Oracle’s E-Business Suite is a collection of enterprise resource planning (ERP), customer relationship management (CRM), and supply-chain management (SCM) computer applications. Reports indicate that over 21,000 global organizations use Oracle EBS. Two critical vulnerabilities (CVE-2019-2638, CVE-2019-2633) in Oracle EBS have turned around the face of security for businesses. These vulnerabilities (also known as ORACLE EBS PAYDAY vulnerabilities) could allow an attacker to completely compromise the Oracle EBS system. Additionally, an attacker can maliciously transfer electronic funds, print a bank check in the attacker’s name, read sensitive information or modify business data.
These critical security bugs though were patched by Oracle in April 2019, thousands of business systems are still found to be unpatched and exposed to attack. An IDC survey of 430 IT decision makers indicates that 64% of the organizations have reported an ERP breach.
Onapsis points out in there survey,
survey, coupled with critical alerts from the U.S. Department of Homeland Security continues to show that ERP systems are under fire more than ever.
These flaws are still a matter of concern as several attacks have been reported in the last 12 months.
As explained by Onapsis, the vulnerability lies in Thin Client Framework (TCF) which is an API provided to developers to build server-based applications by reducing the amount of processing at the client-side. TCF is known to be enabled by default on all EBS and cannot be disabled. TCF can be accessed through simple HTTP(S) requests thus making all EBS systems connected to the internet a potential target for attackers. Onapsis estimates that at least 1,500 EBS systems could be connected directly to the internet.
The two critical vulnerabilities:
- CVE-2019-2638 is a vulnerability in the ‘Consolidation Hierarchy Viewer‘ component of Oracle General Ledger.
- CVE-2019-2633 is a vulnerability in the ‘Messages‘ component of Oracle Work in Process.
These vulnerabilities are easily exploitable and attacks could affect additional products too. An attacker who successfully exploits the vulnerabilities could gain complete access to critical data and allow unauthorized creation, deletion or modification of the critical data or allow an attacker to cause denial of service condition.
Onapsis published a report detailing two possible scenarios of financial fraud using Oracle EBS. The normal process for fund transfer involves a payment module for transactions. The information for this transaction is provided by financial and accounting modules and previously generated invoices for suppliers. EBS communicates with a bank for fund transfer using a preconfigured transmission protocol provided by Oracle or a custom protocol created by a company. This can also be carried out manually using the documents produced by EBS.

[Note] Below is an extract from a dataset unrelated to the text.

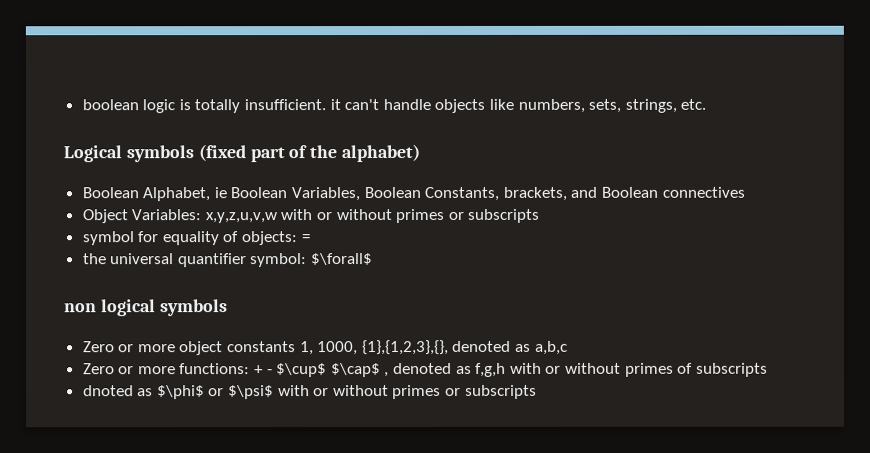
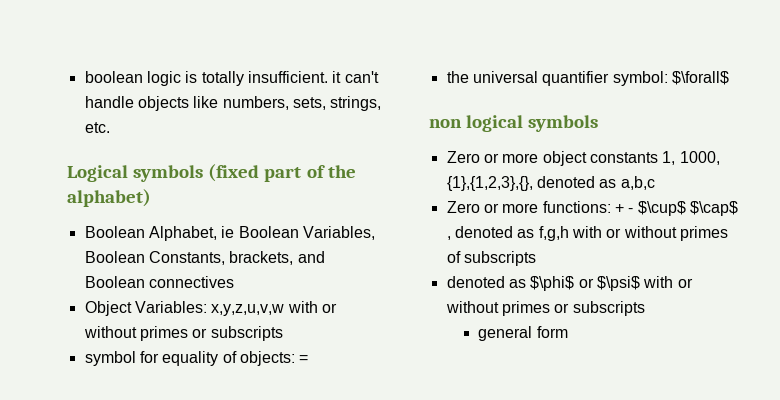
[82,385,134,397] dnoted -> [446,276,505,288] denoted
(537, 391) none -> [478,326,568,341] // general form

Malicious Electronics Fund Transfer
All companies have a specific day when the payments are processed. Instructions about the Electronic Funds Transfer (EFT) for the bank are created by EBS as a text document with a previously configured format. The EFT file contains information about each pre-approved electronic transfer in the payment order, which includes amount to br transfered, the destination and source bank name, branch number and destination account number etc. The created EFT file is sent to the bank using transmission protocols provided by EBS or a communication protocol configured by the user. The EFT file is to instruct the bank to complete the transaction without the need for any further approval.
An attacker who abuses these vulnerabilities in EBS can modify the EFT details leading to compromise of the entire transaction process happening for several hundreds of accounts.
Malicious Check Printing
Printed Cashable Checks is another important payment method used to make secure transactions. Companies use printers configured to work with EBS for printing checks. Any instruction about money movements coming from EBS is always considered legitimate. When EBS has to print a check, the application server must be configured to reach the printer. The OS treats the check printer as a regular one which can be used to print any other files too.
An attacker can gain control over the OS of the EBS application server to print checks with desired details. But, the attacker needs to put in extra effort in ensuring the validity of the check number. An attacker can take over the EBS application server by exploiting a flaw in EBS and gain access to the check printer by modifying OS commands in different module configurations or by manipulating procedures and concurrent processes. After retrieving a valid check number and template, an attacker can create a file with an arbitrary cashable check and print it.
Another very threatening fact is that the application also allows an attacker to cover his tracks. SQL protocol can be used to erase audit logs and restore it to the state before the attack, leaving no trace behind.
Oracle E-Business Suite (EBS)
These vulnerabilities affect Confidentiality, Integrity and Availability of the EBS system. An attacker who successfully exploits the vulnerabilities could gain complete access to critical data and allow unauthorized creation, deletion or modification of the critical data or allow an attacker to cause denial of service condition, which could disrupt businesses and lead to huge financial losses.
Oracle has released patches in April 2019 to mitigate these vulnerabilities. The attacks are more widespread now than ever and therefore we strongly recommend that these updates (if not already installed) be installed on the highest priority.